▶ _Exercise description_
Report back every line below that carries the word "Call".

------ Provided entries

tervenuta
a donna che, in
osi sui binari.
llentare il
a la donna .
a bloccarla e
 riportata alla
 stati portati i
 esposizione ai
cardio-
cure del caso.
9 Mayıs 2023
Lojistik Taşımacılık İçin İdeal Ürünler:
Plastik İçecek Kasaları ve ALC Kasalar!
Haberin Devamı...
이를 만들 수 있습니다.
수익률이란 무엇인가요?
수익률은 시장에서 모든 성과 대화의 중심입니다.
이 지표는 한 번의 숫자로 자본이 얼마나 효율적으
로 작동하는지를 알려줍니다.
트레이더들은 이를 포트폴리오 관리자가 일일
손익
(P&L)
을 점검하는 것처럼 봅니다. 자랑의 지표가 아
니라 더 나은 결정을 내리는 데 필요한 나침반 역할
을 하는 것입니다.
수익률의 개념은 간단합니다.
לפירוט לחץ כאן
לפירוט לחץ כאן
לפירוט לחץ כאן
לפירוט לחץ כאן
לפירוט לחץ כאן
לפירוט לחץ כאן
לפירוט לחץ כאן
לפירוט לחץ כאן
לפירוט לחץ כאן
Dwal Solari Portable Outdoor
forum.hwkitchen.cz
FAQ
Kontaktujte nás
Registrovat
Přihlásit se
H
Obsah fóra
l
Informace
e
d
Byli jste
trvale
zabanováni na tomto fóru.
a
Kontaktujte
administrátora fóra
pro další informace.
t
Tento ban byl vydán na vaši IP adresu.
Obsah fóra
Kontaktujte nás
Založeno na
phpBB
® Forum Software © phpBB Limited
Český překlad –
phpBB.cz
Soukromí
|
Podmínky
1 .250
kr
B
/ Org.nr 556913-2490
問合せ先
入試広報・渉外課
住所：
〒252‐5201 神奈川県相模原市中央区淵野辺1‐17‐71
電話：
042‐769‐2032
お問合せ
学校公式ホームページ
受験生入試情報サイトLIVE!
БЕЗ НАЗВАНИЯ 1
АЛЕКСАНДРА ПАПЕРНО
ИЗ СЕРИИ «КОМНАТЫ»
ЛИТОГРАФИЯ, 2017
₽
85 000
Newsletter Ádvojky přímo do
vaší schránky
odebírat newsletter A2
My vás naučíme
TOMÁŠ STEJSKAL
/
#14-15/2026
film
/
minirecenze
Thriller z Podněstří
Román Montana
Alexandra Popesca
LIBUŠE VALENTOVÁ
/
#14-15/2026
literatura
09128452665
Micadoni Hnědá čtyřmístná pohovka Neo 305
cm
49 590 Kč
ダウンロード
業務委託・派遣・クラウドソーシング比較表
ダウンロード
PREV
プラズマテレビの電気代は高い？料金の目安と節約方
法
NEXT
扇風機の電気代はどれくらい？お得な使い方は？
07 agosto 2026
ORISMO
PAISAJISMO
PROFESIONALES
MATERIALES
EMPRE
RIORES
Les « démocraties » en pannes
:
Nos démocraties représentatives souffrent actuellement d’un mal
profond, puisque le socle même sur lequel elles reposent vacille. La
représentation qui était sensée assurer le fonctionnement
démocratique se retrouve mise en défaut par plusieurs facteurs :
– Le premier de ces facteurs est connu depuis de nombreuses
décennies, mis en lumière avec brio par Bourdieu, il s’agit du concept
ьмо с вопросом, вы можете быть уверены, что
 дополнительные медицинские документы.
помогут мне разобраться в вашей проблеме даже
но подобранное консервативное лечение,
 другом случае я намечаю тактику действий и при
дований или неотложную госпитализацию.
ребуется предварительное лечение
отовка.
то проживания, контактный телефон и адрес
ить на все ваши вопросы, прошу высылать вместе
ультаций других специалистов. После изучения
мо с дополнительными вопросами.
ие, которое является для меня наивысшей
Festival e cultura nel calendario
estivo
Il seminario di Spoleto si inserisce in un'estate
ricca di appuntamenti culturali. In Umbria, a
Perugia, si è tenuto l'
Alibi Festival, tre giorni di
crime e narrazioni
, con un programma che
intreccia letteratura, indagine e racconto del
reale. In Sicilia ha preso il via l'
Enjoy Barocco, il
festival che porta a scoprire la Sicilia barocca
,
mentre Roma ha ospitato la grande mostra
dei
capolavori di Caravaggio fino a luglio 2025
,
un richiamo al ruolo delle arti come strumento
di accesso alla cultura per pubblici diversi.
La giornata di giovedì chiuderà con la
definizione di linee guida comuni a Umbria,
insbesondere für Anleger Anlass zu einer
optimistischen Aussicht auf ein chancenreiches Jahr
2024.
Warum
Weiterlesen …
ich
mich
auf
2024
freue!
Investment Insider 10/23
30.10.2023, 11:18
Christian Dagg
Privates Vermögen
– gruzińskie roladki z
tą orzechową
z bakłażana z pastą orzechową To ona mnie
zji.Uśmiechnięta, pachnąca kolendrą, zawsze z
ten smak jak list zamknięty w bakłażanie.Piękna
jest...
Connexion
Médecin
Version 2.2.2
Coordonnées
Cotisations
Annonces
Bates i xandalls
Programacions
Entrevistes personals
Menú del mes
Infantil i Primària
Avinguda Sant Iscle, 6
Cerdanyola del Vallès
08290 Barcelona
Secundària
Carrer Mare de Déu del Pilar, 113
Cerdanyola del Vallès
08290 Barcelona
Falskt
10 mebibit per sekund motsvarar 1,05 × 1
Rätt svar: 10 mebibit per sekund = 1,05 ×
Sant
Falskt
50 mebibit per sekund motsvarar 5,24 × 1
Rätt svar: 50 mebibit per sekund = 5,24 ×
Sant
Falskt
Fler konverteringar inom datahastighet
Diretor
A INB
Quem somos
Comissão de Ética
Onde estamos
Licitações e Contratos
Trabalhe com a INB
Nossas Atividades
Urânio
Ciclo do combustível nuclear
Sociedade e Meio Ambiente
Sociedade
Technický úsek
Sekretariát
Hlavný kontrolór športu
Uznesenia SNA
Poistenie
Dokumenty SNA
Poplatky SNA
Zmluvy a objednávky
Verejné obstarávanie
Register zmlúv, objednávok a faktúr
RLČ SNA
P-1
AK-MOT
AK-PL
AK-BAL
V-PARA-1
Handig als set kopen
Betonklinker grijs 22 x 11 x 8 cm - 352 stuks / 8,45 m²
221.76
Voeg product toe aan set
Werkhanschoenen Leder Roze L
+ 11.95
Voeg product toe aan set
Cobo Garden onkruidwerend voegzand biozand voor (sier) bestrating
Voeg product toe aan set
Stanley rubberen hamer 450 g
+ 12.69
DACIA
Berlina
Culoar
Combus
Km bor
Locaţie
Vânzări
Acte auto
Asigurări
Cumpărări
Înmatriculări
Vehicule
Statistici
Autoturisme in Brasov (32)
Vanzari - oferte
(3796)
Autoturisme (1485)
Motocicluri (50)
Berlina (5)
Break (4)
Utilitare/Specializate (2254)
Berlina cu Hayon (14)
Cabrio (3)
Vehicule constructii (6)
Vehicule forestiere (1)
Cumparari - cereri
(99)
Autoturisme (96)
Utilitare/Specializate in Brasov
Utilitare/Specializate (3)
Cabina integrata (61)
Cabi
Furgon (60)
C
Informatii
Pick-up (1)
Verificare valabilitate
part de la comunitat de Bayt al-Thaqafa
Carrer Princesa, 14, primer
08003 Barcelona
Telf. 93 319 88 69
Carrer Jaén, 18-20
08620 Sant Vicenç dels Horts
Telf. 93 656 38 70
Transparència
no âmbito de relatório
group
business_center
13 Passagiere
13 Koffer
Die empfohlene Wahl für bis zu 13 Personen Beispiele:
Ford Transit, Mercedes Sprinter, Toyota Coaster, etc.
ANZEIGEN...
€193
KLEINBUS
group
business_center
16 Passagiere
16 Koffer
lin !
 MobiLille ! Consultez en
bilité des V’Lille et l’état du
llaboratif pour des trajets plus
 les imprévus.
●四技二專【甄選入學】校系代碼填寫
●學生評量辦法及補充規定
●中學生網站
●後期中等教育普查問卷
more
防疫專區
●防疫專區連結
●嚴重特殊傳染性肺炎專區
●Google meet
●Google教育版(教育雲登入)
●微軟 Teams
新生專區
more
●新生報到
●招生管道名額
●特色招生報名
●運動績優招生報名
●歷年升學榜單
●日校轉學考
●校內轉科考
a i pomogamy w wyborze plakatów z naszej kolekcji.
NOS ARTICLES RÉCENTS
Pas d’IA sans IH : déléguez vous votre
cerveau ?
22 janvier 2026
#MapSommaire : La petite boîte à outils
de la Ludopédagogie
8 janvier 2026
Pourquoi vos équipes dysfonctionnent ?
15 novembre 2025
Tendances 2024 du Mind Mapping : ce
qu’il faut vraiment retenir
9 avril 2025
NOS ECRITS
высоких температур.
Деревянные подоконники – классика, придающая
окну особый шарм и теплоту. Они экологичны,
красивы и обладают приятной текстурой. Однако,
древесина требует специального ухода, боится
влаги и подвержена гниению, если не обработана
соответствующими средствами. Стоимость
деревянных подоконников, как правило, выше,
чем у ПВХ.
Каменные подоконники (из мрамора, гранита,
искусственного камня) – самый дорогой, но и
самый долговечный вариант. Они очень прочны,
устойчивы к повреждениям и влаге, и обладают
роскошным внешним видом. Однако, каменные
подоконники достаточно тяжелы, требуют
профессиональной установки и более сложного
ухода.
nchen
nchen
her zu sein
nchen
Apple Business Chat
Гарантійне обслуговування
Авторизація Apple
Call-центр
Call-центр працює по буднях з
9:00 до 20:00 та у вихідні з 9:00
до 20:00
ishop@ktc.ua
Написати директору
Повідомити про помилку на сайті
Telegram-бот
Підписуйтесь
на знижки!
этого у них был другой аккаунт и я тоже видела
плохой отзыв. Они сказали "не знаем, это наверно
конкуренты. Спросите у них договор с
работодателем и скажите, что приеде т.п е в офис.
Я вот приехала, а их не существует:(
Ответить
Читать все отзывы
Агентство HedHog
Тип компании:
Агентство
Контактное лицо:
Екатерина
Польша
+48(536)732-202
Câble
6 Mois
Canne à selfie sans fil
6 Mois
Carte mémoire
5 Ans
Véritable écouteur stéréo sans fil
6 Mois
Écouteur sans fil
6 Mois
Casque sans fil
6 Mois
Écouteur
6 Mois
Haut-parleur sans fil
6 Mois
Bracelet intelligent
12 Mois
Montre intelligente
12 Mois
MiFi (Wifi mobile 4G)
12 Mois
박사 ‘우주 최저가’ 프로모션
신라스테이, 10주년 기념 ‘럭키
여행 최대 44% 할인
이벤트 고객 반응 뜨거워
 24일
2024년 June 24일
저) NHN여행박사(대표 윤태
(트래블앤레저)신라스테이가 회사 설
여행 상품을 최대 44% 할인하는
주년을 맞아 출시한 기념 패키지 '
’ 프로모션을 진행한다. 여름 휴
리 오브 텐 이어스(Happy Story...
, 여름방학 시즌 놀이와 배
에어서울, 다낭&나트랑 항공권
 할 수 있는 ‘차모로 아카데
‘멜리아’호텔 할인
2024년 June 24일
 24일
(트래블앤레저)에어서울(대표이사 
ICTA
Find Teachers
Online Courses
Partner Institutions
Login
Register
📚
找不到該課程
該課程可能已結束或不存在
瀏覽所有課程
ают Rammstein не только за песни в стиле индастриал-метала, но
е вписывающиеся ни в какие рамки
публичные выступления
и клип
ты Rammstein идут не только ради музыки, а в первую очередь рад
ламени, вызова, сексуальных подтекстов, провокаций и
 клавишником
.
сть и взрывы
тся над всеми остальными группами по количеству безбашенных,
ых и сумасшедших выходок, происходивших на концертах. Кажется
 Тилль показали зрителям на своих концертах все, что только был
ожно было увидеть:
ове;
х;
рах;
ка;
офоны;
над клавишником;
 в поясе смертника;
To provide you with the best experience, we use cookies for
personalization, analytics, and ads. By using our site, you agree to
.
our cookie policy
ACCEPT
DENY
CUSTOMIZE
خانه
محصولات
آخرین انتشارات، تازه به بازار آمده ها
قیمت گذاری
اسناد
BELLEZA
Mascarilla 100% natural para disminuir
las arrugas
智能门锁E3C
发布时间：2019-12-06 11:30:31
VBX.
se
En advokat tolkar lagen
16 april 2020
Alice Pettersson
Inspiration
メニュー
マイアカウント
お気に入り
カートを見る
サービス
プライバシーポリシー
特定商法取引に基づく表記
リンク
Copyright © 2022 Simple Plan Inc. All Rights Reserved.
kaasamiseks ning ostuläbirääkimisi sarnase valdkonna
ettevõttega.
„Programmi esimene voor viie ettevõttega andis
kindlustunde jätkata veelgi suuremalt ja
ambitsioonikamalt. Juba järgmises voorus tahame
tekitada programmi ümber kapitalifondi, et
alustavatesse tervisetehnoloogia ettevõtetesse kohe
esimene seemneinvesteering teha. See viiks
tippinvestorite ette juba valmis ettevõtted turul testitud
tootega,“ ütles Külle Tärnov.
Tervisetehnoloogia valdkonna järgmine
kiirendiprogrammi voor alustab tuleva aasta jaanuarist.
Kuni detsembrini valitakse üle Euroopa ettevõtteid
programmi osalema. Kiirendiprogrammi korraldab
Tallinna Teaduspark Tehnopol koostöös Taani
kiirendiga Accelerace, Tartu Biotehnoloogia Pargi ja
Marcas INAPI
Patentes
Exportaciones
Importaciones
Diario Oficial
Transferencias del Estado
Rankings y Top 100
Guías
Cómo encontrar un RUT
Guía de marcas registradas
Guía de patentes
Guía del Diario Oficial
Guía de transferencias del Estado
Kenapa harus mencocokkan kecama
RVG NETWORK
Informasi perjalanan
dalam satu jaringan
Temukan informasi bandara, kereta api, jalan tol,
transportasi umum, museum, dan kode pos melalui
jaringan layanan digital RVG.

------------

▶ _Response box_
Call-центр
Call-центр працює по буднях з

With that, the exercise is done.